» Text excerpt
Review by Rich VW (Jan. 26, 2011)

The Alexandria Letter offers a bold and touching view of the Jewish Jesus (the book more accurately uses traditional Jewish and Greek names) and a somewhat troubling view of Christianity; one based upon both a different perspective of the “historical Jesus” and the Church’s schism (or schizophrenia) relating to its own history. This fictional book contains several stories centered on the discovery of a 1st century manuscript (a “letter” as per the book’s title) which tells a different story of Jesus and Paul than offered in Christian scripture. Although the “Alexandria Letter” is a fictional creation, it is well supported within history and the New Testament gospels – the difference being that Jesus is treated as a devout Jewish follower of John (the Baptist) and Paul is viewed from a Jewish perspective.

Although this book could avoid typical reproaches from the Christian community if it were not written by a Jewish author, it is likely that only a Jewish author who understands the kind of devotion shown by Jesus could offer the depth of insight offered by Dr. Honig. Christians who deny reason and fact will find this book challenging - as they should since it is filled with both. The fact is that Jesus was wrong about God’s Kingdom arriving before his generation would pass and that Paul was wrong in teaching that Jesus sought to overturn Jewish law. Reason dictates that the Jews are best able to interpret their own scripture and that those who destroy documents which oppose their views have something to hide.

While keeping us focused on the main theme, Dr. Honig also develops two other stories of interest: a scholarly romance which offers several worthy messages and speculative drama regarding the Vatican and the battle between its subversive elements and its “true Christians” (my concept of those who actually follow the teachings proffered in the Gospels). Unfortunately, it is my belief that this second side-story detracts from the whole.

Even if based upon a historical reality and even if somewhat justified by a history of Christian “Jew-bashing”, the anti-Christian undertone lies in contradiction to the beauty of the Alexandria Letter itself and its message of loving kindness. Lacking a statement of the author’s intent (there is no Preface or introduction), it will be too easy for Christians to misread this “provocative” and “unquestionably controversial” (Back Cover comments by Dr. Homer U. Ashby, Jr.) book as provocation. I hope that they will take the time to read “Judaism and Christianity” at the books website[1] before making such a judgment.

The book is a pleasant and easy read with plenty to offer. It reflects a great deal of research which is poorly noted (other than a listing of “Primary Sources” at the end). Most importantly, it helps usher in a more accurate and meaningful perspective of the best known Jew in history.

» Tasks to perform
1. List the stories that the book review says the book develops, including its main theme.
2. In the book review, return everything from "Although this book" down to "something to hide.", copied word for word.
3. According to the book review, who wrote the back cover comments?

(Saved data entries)
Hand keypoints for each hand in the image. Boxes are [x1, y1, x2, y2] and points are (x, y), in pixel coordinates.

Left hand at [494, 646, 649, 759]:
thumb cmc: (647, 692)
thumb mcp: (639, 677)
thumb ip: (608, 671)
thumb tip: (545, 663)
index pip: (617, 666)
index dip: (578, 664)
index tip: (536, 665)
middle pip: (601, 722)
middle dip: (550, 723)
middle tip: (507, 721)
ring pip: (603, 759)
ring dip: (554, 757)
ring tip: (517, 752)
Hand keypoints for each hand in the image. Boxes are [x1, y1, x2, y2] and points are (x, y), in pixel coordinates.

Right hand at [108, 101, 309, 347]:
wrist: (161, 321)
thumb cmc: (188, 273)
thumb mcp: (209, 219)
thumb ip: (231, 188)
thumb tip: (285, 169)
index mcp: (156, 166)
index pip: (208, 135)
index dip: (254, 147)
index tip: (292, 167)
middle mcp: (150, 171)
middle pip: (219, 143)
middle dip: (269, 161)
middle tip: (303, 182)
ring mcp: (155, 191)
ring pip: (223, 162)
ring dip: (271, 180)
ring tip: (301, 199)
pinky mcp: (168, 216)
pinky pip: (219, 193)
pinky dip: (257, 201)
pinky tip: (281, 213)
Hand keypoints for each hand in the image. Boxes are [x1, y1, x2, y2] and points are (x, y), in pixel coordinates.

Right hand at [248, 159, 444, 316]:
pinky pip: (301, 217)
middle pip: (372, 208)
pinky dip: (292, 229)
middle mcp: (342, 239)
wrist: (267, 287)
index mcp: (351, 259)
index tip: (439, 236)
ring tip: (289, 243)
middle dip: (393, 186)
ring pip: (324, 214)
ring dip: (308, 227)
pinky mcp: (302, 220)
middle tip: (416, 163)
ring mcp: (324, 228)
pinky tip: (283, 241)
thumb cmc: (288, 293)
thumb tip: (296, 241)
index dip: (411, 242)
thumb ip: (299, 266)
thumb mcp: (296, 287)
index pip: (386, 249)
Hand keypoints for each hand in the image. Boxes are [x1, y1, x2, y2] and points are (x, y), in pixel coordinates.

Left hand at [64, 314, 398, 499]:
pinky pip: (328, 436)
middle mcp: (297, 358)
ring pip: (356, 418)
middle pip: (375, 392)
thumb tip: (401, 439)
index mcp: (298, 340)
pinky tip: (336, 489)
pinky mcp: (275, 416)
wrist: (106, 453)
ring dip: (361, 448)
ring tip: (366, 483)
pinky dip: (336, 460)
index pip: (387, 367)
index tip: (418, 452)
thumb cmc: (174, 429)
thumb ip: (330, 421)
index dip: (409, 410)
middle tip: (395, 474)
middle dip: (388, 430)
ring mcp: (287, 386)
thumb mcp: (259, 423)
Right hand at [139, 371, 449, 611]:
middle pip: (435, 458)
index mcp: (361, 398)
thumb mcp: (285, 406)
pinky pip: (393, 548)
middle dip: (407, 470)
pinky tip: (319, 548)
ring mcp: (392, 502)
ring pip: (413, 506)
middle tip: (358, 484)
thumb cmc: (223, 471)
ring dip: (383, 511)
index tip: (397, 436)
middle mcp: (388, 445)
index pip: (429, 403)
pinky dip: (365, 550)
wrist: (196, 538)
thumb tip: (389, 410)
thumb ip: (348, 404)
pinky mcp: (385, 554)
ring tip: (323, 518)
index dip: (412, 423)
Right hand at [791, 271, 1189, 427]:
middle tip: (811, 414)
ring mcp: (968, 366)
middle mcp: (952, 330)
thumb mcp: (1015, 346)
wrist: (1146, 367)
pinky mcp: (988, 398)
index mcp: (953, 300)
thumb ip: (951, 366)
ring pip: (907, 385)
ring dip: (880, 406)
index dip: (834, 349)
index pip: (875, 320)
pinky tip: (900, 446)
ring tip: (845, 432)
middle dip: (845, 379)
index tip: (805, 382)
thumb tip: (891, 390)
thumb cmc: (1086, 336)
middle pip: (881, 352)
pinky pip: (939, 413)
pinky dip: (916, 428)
...
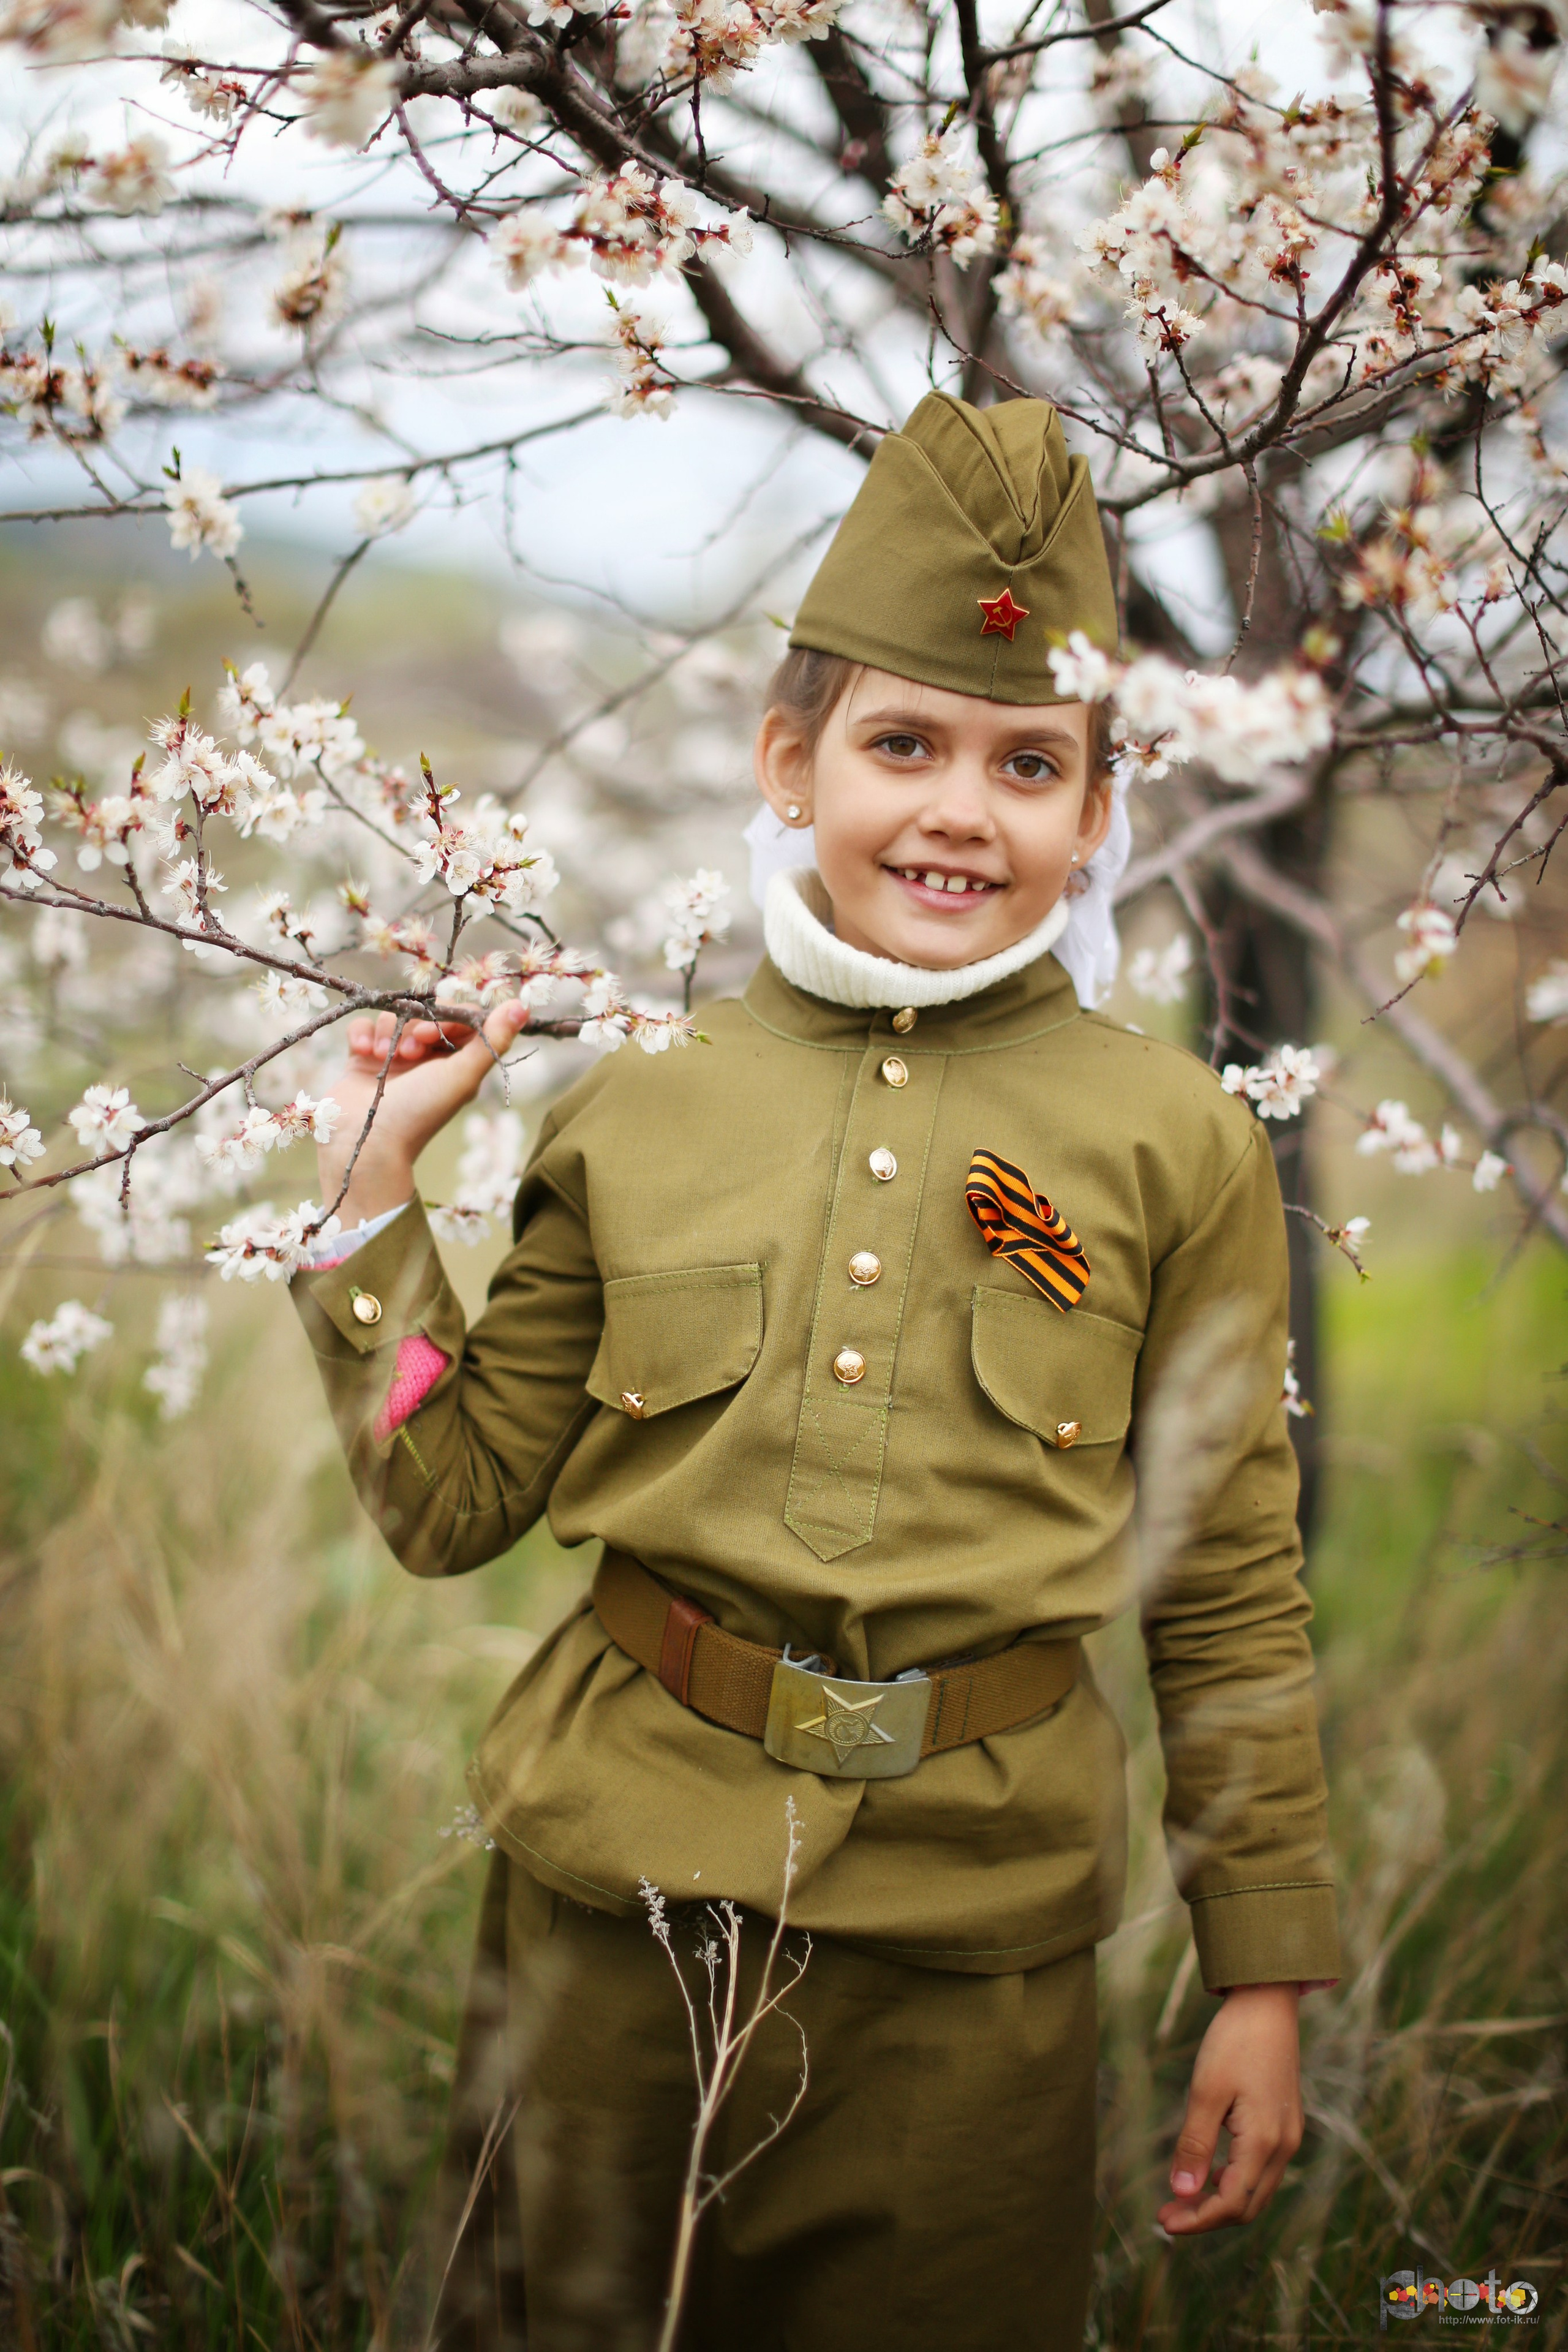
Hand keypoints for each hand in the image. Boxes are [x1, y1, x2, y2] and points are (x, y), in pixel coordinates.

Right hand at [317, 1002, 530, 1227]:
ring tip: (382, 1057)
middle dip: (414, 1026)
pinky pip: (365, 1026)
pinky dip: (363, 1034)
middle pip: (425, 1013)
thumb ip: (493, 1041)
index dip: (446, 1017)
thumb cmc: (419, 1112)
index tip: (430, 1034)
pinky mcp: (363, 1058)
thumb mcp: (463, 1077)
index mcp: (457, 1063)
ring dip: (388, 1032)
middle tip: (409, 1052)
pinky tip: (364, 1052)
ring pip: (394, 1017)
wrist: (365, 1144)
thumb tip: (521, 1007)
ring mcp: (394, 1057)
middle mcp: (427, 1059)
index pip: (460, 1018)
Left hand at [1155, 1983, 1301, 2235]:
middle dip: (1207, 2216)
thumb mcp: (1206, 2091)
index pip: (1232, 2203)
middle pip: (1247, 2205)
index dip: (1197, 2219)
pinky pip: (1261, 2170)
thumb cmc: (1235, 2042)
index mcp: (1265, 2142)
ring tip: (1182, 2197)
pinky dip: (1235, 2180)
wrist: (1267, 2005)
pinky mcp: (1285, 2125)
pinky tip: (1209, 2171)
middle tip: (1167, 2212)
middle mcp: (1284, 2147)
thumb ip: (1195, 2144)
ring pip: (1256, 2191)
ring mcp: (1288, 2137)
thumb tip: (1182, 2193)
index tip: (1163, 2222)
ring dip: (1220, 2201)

» Solutions to the exercise
1.
- The discovery of a 1st century manuscript that tells a different story of Jesus and Paul than Christian scripture (the main theme)
- A scholarly romance
- Speculative drama regarding the Vatican and the battle between its subversive elements and its "true Christians"

2.
Although this book could avoid typical reproaches from the Christian community if it were not written by a Jewish author, it is likely that only a Jewish author who understands the kind of devotion shown by Jesus could offer the depth of insight offered by Dr. Honig. Christians who deny reason and fact will find this book challenging - as they should since it is filled with both. The fact is that Jesus was wrong about God’s Kingdom arriving before his generation would pass and that Paul was wrong in teaching that Jesus sought to overturn Jewish law. Reason dictates that the Jews are best able to interpret their own scripture and that those who destroy documents which oppose their views have something to hide.

3. Dr. Homer U. Ashby, Jr.